На обратном пути Гилад Гилади иногда протягивал широкую уродливую ладонь и брал под уздцы коня Ифтаха. Некоторое время они скакали рядом, плечом к плечу. Потом он убирал руку, они въезжали в границы надела и спешивались у конюшни. Ифтах оставался во дворе, а Гилад входил в дом.
Наступила зима. Питда по ночам часто приходила в комнату Ифтаха. Примостившись на краю постели, она говорила с ним шепотом, и, если смеялась, Ифтаха обдавало теплом. Мальчик крепился, но низкий смех матери брал верх, и он беззвучно смеялся вместе с ней. Питда пела сыну нежные аммонитянские песни о тихих заводях и бурных разливах, об оленях в оливковых рощах, о душевных муках и милосердии.
Она брала его руку и медленно, так, что кончики пальцев едва касались кожи, проводила ею по тыльной стороне своей ладони, от запястья до плеча и выше к мягкому шелковистому затылку. Питда не оставляла надежды поручить сына жизнерадостному богу Милькому. Быстрым шепотом она пыталась поведать ему тайны, хранимые телом, рассказать, на что способна плоть, в чем ее слабость и сила. Слова ее звучали странно и непривычно. Она заклинала Ифтаха бежать от пустыни туда, где тень и вода, пока пустыня не иссушила его кровь.
Ифтах никогда в жизни не видел моря, не знал, как оно пахнет, как шумит по ночам прибой, но мать называл: госпожа моя море.
Однажды после ухода Питды Ифтаху приснился сон. Раб с морщинистым лицом и лысой макушкой стриг овцу. Гора настриженной шерсти росла, а он все стриг, пока не показалась кожа, розовая и болезненная, изрешеченная тысячей жилок, а раб стриг и стриг. Потом он заколол овцу, но не перерезал ей горло, а вспорол живот, и черная кровь забила струей, пузырясь и обдавая Ифтаха. В сон вошел Элохим, в медвежьих шкурах, огромный, краснолицый, пышущий жаром. На подстилке из виноградных лоз лежал уже Мильком в золоте и шелках. Ифтах видел, как Элохим прорывается сквозь шелка, словно баран, который пробивает себе путь, набрасываясь на овцу. Глаза его налиты кровью, а овца, одуревшая от ярости, обрушиваемой на нее, давно уже сметена и покорна.
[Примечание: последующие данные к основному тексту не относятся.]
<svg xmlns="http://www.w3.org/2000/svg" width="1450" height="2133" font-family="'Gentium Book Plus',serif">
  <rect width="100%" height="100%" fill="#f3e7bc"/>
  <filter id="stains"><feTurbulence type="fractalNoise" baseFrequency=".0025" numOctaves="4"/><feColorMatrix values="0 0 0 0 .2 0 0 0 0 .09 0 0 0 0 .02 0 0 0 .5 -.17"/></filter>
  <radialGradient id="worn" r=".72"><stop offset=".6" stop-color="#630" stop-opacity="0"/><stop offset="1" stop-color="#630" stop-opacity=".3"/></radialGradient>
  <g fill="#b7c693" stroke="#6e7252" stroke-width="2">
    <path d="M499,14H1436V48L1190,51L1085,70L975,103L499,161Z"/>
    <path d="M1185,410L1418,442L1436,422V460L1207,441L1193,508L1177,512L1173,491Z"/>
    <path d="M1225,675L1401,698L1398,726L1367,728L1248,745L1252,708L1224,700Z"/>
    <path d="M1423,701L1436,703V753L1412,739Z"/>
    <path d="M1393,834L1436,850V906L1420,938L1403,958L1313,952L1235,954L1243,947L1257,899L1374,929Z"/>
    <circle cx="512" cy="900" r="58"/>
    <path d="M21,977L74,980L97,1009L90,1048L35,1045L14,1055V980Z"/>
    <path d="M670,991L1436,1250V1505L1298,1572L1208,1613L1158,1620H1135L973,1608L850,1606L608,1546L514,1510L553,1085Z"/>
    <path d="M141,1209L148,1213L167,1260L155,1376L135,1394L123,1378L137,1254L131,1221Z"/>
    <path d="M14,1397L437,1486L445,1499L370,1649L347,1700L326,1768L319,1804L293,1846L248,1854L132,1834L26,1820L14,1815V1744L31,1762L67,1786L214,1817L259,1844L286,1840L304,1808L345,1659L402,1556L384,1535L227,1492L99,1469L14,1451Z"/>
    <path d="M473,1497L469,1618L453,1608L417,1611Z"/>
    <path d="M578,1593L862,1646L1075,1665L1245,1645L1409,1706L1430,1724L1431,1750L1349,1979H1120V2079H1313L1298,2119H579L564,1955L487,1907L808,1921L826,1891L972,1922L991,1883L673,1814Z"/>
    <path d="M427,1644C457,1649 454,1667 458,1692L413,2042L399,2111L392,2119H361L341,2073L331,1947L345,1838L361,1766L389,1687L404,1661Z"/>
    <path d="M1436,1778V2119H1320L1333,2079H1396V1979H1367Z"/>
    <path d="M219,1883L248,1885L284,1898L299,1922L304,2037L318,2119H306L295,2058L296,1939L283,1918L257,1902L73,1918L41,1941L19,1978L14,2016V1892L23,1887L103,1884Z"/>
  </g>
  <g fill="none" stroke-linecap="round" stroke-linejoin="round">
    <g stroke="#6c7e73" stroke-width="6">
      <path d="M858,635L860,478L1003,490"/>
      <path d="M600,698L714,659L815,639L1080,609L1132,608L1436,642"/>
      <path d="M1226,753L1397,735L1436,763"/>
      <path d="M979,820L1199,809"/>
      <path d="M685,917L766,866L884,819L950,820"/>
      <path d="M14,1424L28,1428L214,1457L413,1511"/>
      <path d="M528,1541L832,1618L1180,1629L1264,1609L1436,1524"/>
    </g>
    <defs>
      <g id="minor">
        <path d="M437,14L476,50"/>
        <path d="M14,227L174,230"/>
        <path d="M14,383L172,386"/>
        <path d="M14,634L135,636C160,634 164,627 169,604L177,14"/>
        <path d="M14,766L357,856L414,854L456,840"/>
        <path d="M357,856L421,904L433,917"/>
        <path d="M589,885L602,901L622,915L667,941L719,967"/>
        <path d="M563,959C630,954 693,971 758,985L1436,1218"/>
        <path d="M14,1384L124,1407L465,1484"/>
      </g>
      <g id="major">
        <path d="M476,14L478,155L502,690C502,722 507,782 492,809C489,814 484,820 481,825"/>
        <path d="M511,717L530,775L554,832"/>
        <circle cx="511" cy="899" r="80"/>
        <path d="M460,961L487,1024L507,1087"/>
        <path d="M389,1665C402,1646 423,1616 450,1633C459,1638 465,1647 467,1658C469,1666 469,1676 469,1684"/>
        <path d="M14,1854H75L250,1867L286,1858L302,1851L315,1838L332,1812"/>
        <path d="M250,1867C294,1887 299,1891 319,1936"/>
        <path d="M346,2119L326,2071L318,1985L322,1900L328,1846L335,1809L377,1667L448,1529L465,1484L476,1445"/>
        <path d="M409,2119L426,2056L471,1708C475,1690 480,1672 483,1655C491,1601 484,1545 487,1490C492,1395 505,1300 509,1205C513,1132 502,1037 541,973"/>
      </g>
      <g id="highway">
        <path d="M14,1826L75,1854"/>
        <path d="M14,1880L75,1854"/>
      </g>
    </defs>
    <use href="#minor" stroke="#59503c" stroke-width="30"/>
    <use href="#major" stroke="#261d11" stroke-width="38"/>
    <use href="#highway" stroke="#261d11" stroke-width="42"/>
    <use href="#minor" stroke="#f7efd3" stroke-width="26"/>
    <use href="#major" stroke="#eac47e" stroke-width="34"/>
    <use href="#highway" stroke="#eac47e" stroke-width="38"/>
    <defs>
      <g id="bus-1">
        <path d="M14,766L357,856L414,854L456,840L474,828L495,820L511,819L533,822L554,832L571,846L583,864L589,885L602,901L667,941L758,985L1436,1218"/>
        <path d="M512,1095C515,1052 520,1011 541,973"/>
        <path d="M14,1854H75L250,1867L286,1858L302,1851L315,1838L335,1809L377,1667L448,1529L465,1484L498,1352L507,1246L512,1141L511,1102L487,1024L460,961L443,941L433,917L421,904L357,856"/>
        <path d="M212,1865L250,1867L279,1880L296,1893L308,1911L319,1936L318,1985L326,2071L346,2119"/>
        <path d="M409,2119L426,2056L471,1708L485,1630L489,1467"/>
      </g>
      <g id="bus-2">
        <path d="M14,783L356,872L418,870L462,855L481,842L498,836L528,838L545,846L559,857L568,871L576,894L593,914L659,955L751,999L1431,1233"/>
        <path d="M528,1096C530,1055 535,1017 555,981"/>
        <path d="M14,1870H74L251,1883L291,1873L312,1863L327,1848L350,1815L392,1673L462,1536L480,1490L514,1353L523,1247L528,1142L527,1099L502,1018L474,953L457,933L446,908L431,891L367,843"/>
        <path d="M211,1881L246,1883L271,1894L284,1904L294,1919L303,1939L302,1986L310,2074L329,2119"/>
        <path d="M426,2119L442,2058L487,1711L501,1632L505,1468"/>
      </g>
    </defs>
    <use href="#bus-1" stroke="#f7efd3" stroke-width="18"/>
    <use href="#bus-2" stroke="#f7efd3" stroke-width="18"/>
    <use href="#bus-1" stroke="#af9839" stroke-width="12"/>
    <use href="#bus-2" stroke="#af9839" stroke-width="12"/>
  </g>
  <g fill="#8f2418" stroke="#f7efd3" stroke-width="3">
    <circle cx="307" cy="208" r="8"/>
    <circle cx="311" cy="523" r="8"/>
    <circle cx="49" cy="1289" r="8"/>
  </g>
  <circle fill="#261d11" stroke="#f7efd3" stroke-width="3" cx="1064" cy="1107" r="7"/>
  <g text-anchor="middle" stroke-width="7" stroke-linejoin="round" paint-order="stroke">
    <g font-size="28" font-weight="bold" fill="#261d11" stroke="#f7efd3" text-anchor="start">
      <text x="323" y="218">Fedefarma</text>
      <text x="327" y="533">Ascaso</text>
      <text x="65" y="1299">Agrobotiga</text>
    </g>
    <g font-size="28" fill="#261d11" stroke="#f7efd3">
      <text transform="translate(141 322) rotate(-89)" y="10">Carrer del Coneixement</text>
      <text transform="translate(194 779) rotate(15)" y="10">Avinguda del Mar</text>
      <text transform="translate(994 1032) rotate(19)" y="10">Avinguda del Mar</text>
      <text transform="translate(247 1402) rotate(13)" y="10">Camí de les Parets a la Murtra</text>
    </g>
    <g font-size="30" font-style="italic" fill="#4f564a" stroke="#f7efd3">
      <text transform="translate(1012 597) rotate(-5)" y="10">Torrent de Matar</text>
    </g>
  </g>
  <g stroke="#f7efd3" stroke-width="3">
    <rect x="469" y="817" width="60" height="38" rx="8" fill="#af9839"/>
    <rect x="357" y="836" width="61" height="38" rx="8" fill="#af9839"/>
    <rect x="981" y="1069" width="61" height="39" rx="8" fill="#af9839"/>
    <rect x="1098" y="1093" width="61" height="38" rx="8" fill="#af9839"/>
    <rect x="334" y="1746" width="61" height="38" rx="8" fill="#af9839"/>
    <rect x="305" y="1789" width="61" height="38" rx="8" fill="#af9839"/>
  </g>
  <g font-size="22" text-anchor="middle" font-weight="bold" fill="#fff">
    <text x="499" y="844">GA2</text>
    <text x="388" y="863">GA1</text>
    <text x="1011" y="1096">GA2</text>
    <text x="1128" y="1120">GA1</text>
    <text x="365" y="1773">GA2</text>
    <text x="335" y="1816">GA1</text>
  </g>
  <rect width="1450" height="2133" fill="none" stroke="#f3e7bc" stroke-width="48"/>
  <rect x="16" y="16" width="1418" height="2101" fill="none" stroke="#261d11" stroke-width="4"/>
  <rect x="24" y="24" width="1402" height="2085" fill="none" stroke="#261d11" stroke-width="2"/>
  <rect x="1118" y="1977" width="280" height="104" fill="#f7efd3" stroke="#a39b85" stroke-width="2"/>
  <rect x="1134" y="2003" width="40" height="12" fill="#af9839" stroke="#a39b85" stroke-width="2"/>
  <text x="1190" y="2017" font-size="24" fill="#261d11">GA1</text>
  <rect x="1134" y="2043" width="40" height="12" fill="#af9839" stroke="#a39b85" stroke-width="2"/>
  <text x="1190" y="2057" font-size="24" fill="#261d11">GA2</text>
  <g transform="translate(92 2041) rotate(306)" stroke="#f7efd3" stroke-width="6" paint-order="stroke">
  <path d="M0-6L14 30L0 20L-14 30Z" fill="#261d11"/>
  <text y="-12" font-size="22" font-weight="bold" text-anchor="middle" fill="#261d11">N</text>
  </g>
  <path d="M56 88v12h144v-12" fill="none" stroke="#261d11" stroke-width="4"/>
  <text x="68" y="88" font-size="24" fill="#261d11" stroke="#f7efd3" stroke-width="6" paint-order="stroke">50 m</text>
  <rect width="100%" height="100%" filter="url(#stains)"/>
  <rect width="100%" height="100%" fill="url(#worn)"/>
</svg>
Ифтах проснулся в поту. Его лихорадило. Он открыл глаза и увидел темноту. Закрыл и остался в кромешной тьме. Шепотом он прочитал молитвы, которым его учил кохен, но темнота не рассеивалась; попробовал песни, слышанные от матери, — вокруг по-прежнему было темно. Ифтах лежал, боясь пошевелиться, потому что ему представилось, что, пока ему снился сон, отец, мать, кохен, наложницы, скот, пастухи, сводные братья, собаки и даже кочевники, жившие за стеной, собрались в одном месте, легли на землю и их взяла к себе смерть, а он остался один в пустыне, которой нет ни конца, ни края.
В одну из ночей на исходе той зимы умерла Питда. Утром наложницы говорили: "Умерла колдунья, блудница аммонитянская".
В день, когда ее хоронили за стеной кладбища, на горизонте появился серый песчаный смерч, который рос, но не приближался. Земля покрылась тонким слоем чего-то, напоминающего пепел. Воздух стал гуще от пыли и запаха надвигающейся бури. Кохен бросил горстку земли на могилу и произнес заклинание: "Встань и выйди от нас! Возвращайся туда, откуда ты родом, будь проклято это место, откуда в недобрый час взята была к нам. Не тревожь нас ни в темноте, ни во снах. Остерегись: если нарушишь наказ, то и в смерти настигнет тебя проклятие Бога и бесы нагонят на тебя страх преисподней. Прочь, нечистая, прочь! Дай нам покой! Амен".